Sim, o diretor carioca e multitarefa aproveita-se inteiramente do momento em que vive para se reinventar e apresentar um olhar diferenciado. Seus filmes, de baixíssimo orçamento acontecem pela força-garra da união, quase como um cinema guerrilha, que foca majoritariamente no conceito. É o tema que importa. A ideia. Em “Vamos Fazer Um Brinde” (2011), Cavi ao lado da estreante diretora Sabrina Rosa, que também escreveu o roteiro (baseado em um texto seu para teatro), constróem um filme terapia de cinema direto, de improviso-hesitação da própria vida por histórias de superação e luta em uma noite de Réveillon, data mais que simbólica para resolver as pendências do passado e para começar o ano zerado.

Aqui, com fotografia de Daniel Ribeiro e Vinícius Brum, o confronto funciona como intervenção, tudo pela amizade de próximos, que mesmo diferentes e idiossincráticos em seus comportamentos existencialistas, enaltecem e forçam o carinho-cuidado da auto-transformação.

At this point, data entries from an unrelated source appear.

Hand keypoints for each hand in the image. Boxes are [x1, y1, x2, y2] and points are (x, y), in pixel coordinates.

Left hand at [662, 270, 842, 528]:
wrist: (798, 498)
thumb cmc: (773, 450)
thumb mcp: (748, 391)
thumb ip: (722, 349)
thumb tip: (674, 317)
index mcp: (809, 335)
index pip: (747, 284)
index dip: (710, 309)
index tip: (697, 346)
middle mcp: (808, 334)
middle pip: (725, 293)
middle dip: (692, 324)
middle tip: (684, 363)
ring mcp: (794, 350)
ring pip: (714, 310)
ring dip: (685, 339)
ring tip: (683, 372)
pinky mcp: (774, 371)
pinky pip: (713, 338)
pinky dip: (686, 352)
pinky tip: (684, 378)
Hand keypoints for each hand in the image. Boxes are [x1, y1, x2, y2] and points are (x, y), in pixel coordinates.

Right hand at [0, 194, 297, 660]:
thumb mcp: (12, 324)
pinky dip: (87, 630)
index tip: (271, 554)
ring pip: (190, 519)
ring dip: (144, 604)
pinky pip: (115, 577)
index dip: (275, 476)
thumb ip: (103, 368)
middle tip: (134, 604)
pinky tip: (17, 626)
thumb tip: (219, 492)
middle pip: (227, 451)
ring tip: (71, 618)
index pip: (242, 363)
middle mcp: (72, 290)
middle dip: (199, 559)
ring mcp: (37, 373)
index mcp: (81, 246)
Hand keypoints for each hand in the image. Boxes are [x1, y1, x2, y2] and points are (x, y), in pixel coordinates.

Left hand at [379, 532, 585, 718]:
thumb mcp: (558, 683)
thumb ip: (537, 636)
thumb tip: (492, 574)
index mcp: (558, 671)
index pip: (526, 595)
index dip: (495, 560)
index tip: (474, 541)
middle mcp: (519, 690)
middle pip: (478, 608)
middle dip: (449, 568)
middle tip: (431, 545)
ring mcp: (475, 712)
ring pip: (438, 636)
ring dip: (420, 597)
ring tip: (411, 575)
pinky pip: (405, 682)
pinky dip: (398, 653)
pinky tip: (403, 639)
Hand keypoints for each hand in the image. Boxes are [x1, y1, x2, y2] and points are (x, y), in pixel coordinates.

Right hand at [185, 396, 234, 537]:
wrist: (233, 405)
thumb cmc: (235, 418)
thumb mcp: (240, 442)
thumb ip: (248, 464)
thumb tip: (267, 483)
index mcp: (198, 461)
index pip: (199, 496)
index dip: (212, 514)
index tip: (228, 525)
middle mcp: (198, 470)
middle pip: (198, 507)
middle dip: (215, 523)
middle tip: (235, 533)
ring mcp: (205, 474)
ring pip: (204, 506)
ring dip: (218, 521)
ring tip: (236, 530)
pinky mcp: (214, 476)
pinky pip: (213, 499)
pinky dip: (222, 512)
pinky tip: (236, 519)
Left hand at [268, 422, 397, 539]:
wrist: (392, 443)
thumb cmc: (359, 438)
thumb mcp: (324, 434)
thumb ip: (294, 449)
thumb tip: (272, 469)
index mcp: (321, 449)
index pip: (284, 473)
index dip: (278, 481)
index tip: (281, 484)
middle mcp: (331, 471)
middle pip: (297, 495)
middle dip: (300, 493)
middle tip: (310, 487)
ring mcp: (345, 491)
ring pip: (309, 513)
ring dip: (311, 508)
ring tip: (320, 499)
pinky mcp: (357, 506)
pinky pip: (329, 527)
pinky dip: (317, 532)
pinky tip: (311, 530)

De metamorfosear estágios. Com bebedeiras, conversas, dramas estimulados, Xuxa, Paquitos, Thundercats, He-Man, She-Ra e “Esqueleto sarado”. “Vamos Fazer Um Brinde” é para brindar a vida. A autoanálise de permissão a mudanças. De controlar a possessão com o marido. De aceitar que o amor não bate. De que talvez há sempre mais uma chance de retomar o relacionamento. De que homofóbicos não passarão. De que mães também “sentem tesão”. Da insegurança em dizer sim ao pedido de casamento. Como foi dito, é a própria vida como ela é. Em seus dramas intensificados especialmente por aqueles que sentem a dor.

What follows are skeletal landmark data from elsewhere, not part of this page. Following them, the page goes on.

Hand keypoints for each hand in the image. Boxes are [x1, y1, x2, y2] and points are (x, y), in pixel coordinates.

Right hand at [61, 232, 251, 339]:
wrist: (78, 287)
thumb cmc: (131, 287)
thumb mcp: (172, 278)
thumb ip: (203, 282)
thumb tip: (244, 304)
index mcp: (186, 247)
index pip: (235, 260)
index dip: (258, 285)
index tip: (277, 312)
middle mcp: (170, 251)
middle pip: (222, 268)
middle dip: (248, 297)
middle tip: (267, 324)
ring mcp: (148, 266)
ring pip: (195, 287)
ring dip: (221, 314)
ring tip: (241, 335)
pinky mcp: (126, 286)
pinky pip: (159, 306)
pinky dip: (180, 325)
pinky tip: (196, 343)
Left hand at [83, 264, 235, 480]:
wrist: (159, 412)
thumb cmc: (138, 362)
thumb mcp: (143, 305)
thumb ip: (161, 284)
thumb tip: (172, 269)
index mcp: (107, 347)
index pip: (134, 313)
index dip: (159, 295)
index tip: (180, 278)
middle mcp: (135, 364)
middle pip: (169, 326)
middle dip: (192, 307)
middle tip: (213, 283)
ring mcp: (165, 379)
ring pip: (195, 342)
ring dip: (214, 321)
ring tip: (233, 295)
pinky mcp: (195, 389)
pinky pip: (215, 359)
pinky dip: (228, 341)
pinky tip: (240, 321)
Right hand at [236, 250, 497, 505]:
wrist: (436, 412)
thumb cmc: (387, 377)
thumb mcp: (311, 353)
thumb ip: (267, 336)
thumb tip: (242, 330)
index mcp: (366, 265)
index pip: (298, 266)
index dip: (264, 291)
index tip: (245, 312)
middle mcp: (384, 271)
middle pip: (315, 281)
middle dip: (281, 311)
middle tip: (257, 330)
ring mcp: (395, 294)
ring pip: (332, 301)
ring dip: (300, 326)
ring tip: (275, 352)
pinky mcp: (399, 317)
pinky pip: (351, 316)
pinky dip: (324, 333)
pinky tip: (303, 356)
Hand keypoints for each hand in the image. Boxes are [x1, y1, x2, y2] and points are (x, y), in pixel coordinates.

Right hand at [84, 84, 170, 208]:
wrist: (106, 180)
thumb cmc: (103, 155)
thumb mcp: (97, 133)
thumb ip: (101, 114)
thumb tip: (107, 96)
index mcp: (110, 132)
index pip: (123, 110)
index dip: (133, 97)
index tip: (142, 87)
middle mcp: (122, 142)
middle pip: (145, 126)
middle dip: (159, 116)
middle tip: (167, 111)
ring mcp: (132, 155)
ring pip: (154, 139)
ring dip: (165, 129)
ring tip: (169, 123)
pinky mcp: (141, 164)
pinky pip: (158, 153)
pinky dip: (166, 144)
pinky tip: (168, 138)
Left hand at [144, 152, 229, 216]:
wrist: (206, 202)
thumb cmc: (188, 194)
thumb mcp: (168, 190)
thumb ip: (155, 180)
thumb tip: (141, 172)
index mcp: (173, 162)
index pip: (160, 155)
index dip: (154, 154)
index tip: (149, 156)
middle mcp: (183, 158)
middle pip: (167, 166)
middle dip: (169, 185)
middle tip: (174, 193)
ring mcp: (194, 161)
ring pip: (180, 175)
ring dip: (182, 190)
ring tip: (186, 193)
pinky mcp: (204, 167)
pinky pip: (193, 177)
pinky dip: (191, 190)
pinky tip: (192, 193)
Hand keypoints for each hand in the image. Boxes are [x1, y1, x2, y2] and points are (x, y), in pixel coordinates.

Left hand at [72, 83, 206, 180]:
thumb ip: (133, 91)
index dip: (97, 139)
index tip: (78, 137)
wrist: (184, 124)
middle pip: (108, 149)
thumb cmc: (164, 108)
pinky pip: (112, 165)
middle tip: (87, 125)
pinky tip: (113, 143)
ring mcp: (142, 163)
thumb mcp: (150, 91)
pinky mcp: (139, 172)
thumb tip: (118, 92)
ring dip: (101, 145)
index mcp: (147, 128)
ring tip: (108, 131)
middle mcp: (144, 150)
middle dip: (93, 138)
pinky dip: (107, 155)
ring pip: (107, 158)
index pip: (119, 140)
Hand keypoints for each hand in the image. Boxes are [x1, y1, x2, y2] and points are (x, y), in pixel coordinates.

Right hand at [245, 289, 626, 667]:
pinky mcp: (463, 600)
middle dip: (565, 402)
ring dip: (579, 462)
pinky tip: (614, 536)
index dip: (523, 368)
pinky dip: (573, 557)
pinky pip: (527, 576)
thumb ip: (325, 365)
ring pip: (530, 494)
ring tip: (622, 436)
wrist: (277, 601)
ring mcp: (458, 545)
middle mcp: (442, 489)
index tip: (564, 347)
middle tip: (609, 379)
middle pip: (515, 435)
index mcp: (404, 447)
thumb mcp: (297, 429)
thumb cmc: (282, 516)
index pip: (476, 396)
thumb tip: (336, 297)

A narrativa de “Vamos Fazer Um Brinde”, exibido na 35a Mostra Internacional de Cinema de São Paulo, desenvolve-se pelas memórias afetivas, ora intercaladas por imagens-arquivos (ou uma personificação imagética das lembranças – pelas “sujeirinhas” a la uma película secreta e escondida tempo demais). Busca-se o levante das questões sociais e feministas, de mulheres que ajudam mulheres (incluindo um homem com a “alma feminina”). É também de protagonismo integralmente negro, que unifica e integra cores (sem problematizar raças e preconceitos). Assim, o que assistimos é a humanização da vida com sua plena normalização e não com a obrigação de inclusão.

Esse improviso pode parecer fake em alguns momentos, e é, mas se pararmos para pensar há uma crível representatividade, visto que em família a sensação de alegria adquire ares quase infantis, de intensidade desmedida e ilógica, como se esquecêssemos da realidade e importássemos a nostalgia de lembranças projetadas (só que adormecidas em nosso subconsciente). Trocando em miúdos, nós voltamos a ser o que éramos quando crianças, quando não havia a maturidade da responsabilidade do futuro.

“Vamos Fazer Um Brinde”, com som direto de Ives Rosenfeld (de “Aspirantes”), é também sentimental, se percebermos seus detalhes: o quadro com fotos e o cartaz da exposição de Man Ray no Centro Cultural Borges, em Buenos Aires, Argentina (que pode ser uma referência ao sobrenome de nosso realizador deste filme, montado por Pedro Rossi). É o reencontro de amigos e histórias. Em um único cenário. De dentro de casa. Como se estivessem aprisionados em uma experiência que segue tradições das festas de final de ano. Quase como superstições de que se não usarem branco e/ou amarelo a vida “desandará”.

Assim, cada um deles “enfrenta” os medos no dia trinta e um para “acordar” renovado no dia primeiro, celebrando o “peso do passado”. Os papéis foram encarnados por suas atrizes Cíntia Rosa, Roberta Rodrigues, Roberta Santiago, Keruse Bongiolo, Juliana Alves, Ana Miranda e ator Fabrício Santiago.